[Task description] From the first line to the last, set down the material exactly and drop every picture.

[Data supplied]
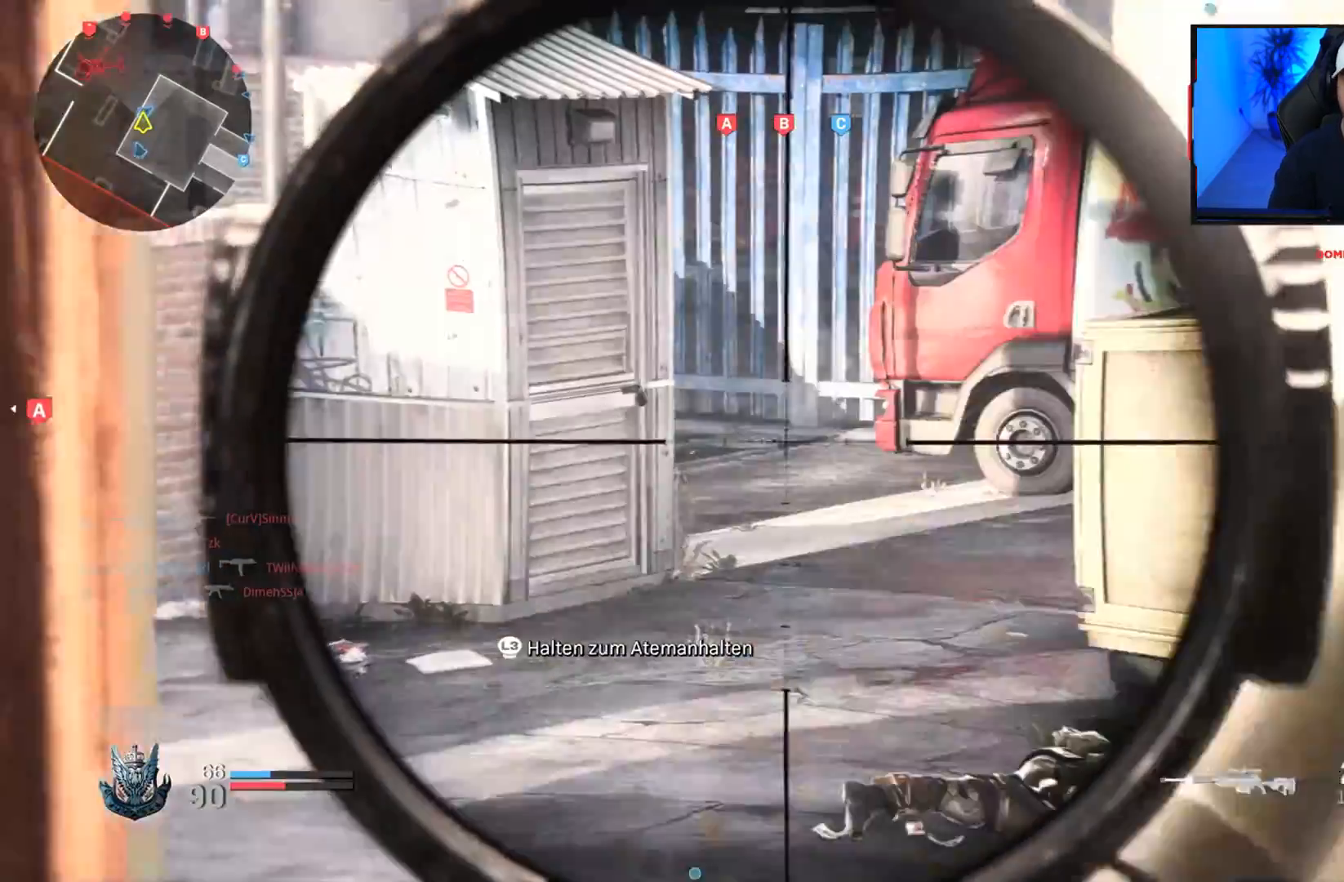
{"buttons": ["L1", "L3"], "left_stick": "center", "right_stick": "up-left", "events": [[200, "right_stick", "up-left"], [383, "L3", "down"]]}
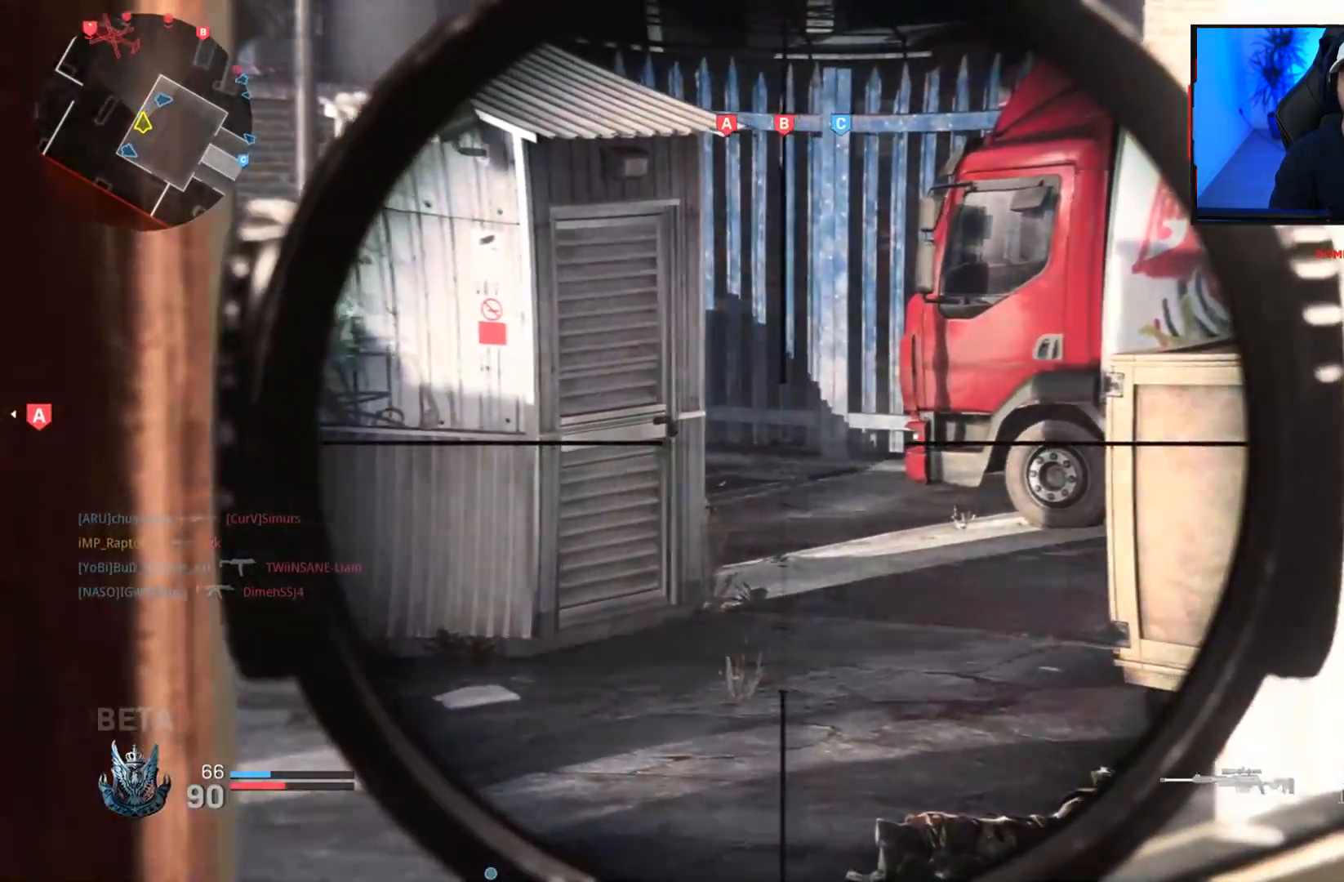
{"buttons": ["L1", "L3"], "left_stick": "center", "right_stick": "up", "events": [[217, "right_stick", "up"]]}
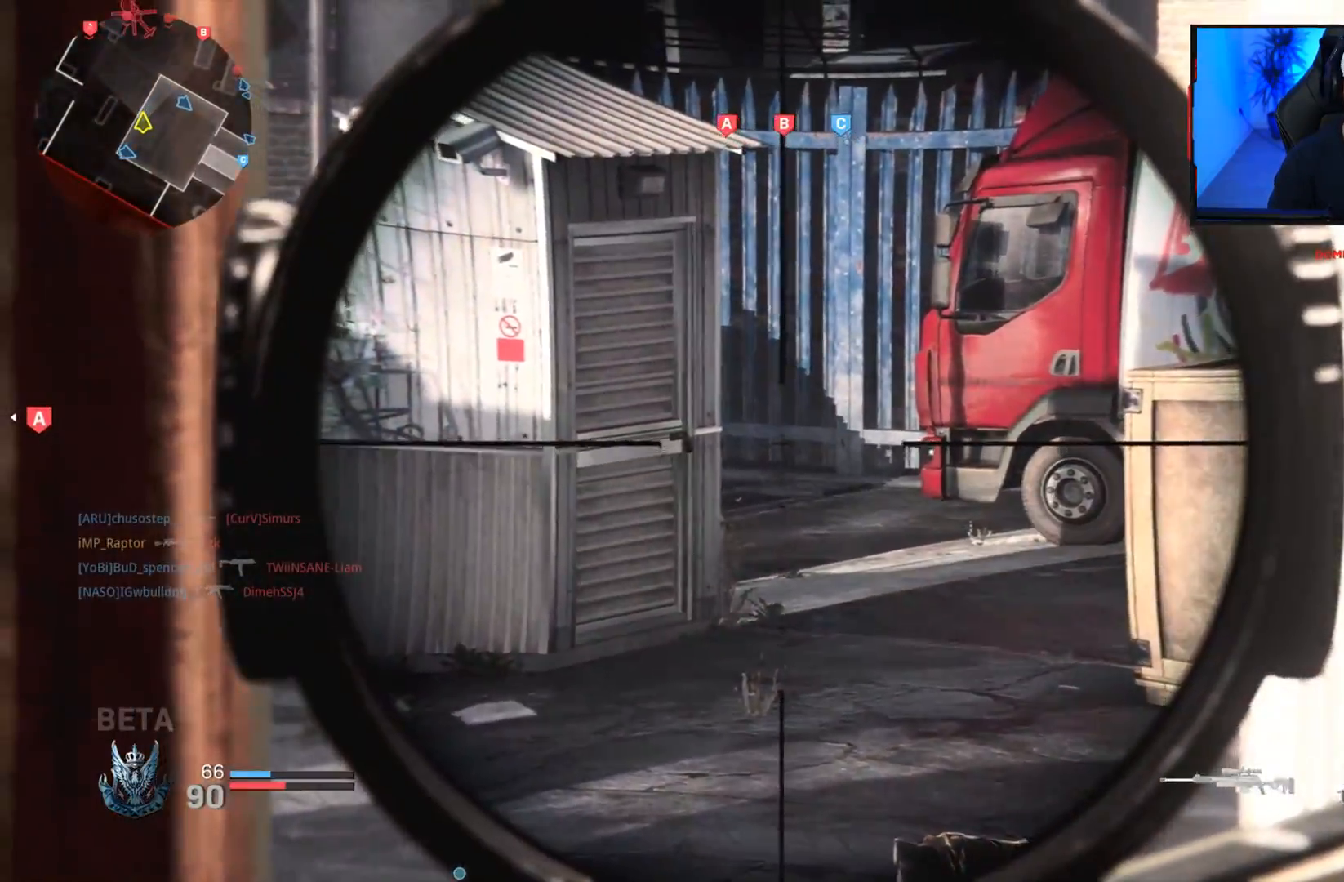
{"buttons": [], "left_stick": "right", "right_stick": "center", "events": [[250, "R1", "down"], [317, "right_stick", "center"], [333, "L1", "up"], [333, "L3", "up"], [350, "R1", "up"], [350, "left_stick", "right"]]}
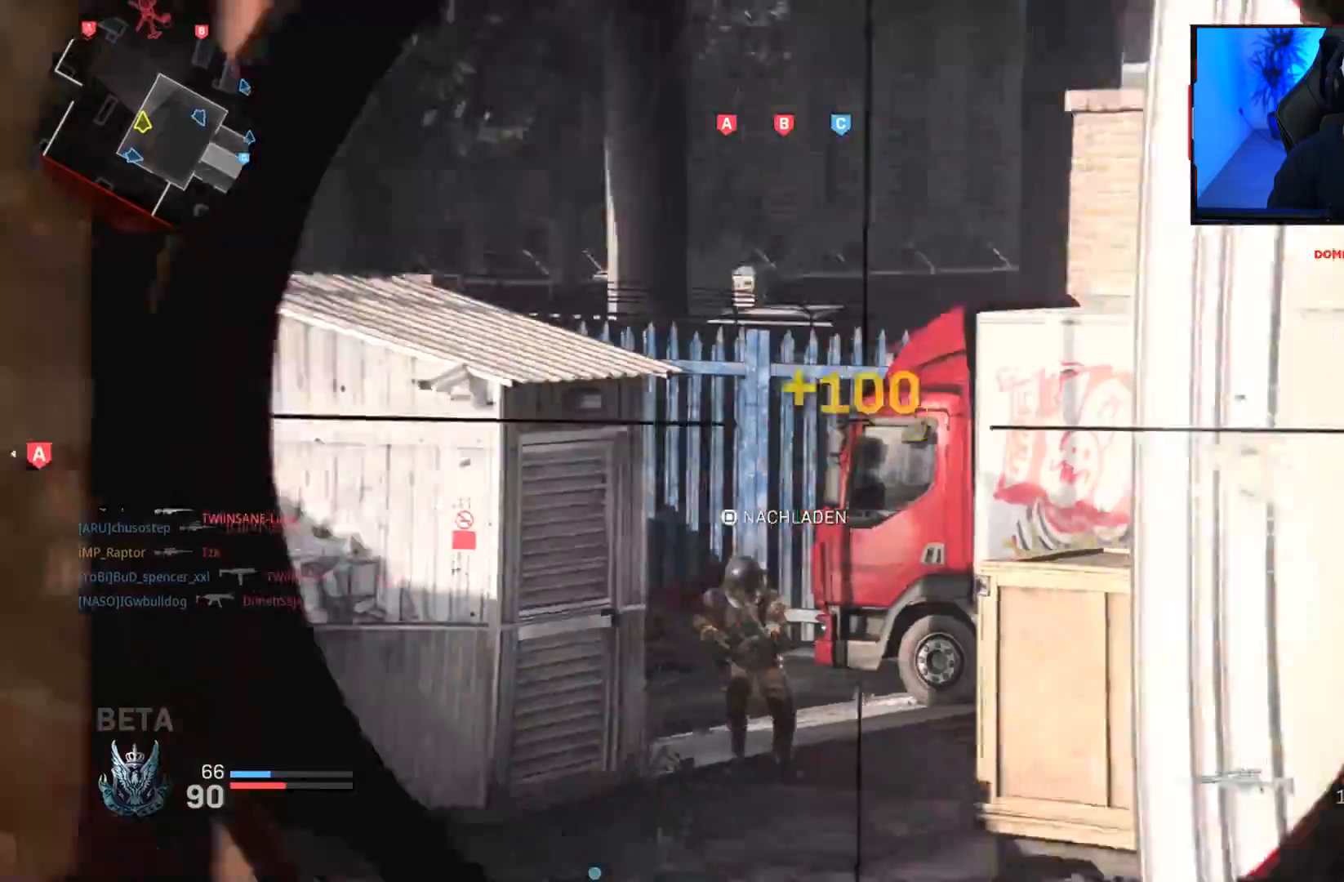
{"buttons": [], "left_stick": "up-right", "right_stick": "center", "events": [[50, "left_stick", "up"], [150, "left_stick", "left"], [233, "R3", "down"], [283, "left_stick", "down-left"], [317, "R3", "up"], [483, "left_stick", "up-right"]]}
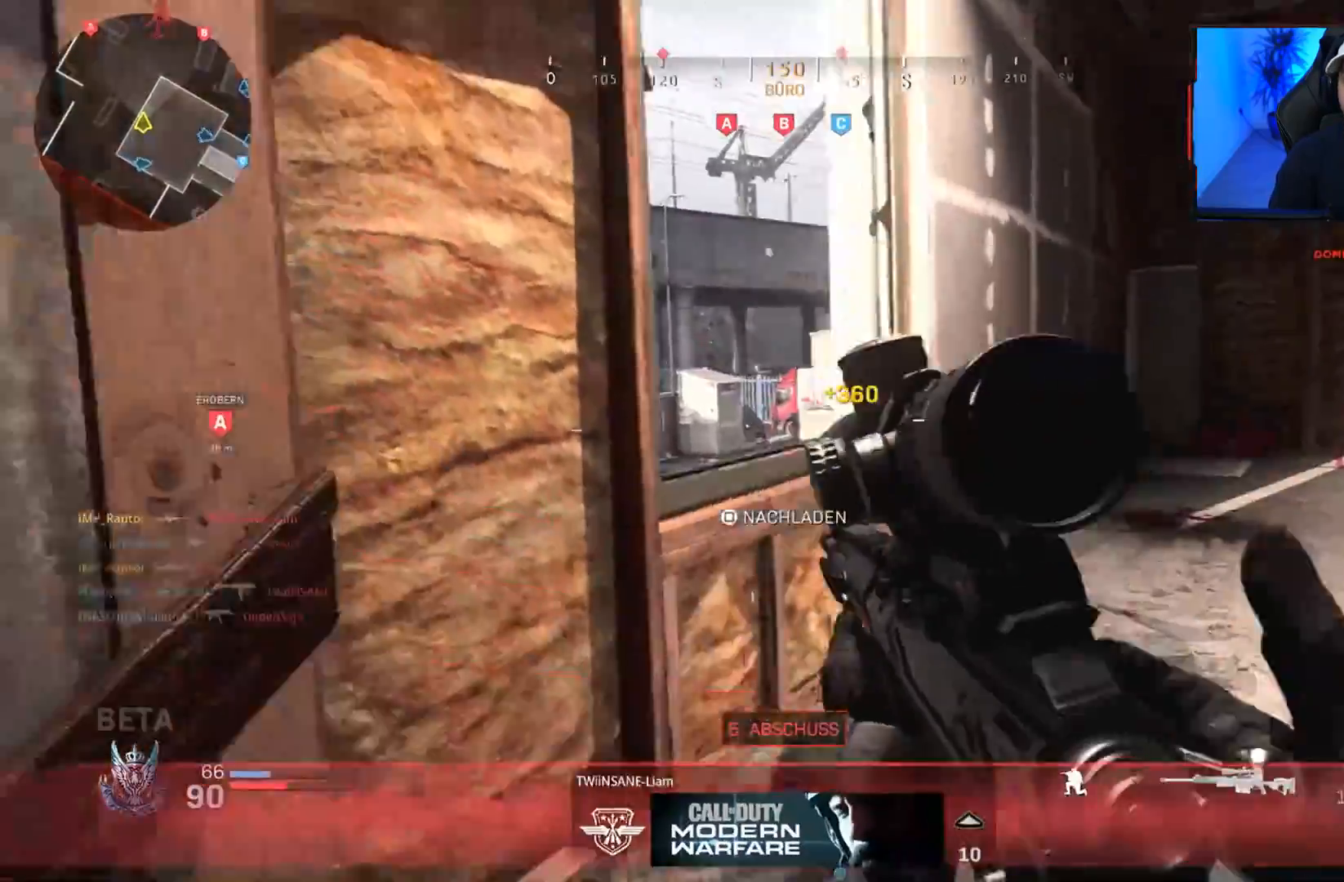
{"buttons": [], "left_stick": "right", "right_stick": "center", "events": [[50, "CROSS", "down"], [133, "CROSS", "up"], [250, "right_stick", "left"], [467, "right_stick", "center"], [483, "left_stick", "right"]]}
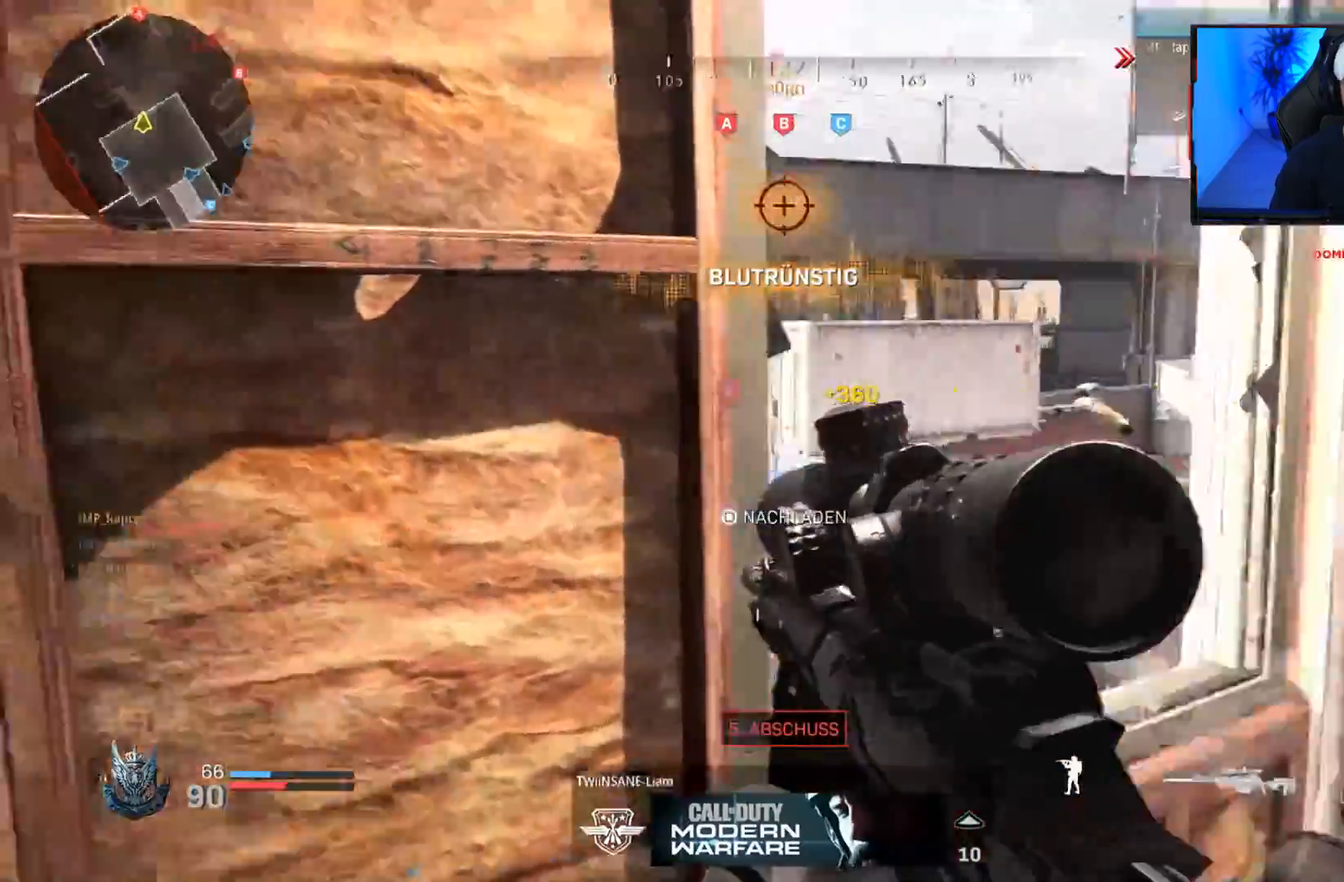
{"buttons": [], "left_stick": "left", "right_stick": "center", "events": [[317, "left_stick", "center"], [417, "left_stick", "left"]]}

[Output below]
{"buttons": ["L1", "L3"], "left_stick": "center", "right_stick": "up-left", "events": [[200, "right_stick", "up-left"], [383, "L3", "down"]]}
{"buttons": ["L1", "L3"], "left_stick": "center", "right_stick": "up", "events": [[217, "right_stick", "up"]]}
{"buttons": [], "left_stick": "right", "right_stick": "center", "events": [[250, "R1", "down"], [317, "right_stick", "center"], [333, "L1", "up"], [333, "L3", "up"], [350, "R1", "up"], [350, "left_stick", "right"]]}
{"buttons": [], "left_stick": "up-right", "right_stick": "center", "events": [[50, "left_stick", "up"], [150, "left_stick", "left"], [233, "R3", "down"], [283, "left_stick", "down-left"], [317, "R3", "up"], [483, "left_stick", "up-right"]]}
{"buttons": [], "left_stick": "right", "right_stick": "center", "events": [[50, "CROSS", "down"], [133, "CROSS", "up"], [250, "right_stick", "left"], [467, "right_stick", "center"], [483, "left_stick", "right"]]}
{"buttons": [], "left_stick": "left", "right_stick": "center", "events": [[317, "left_stick", "center"], [417, "left_stick", "left"]]}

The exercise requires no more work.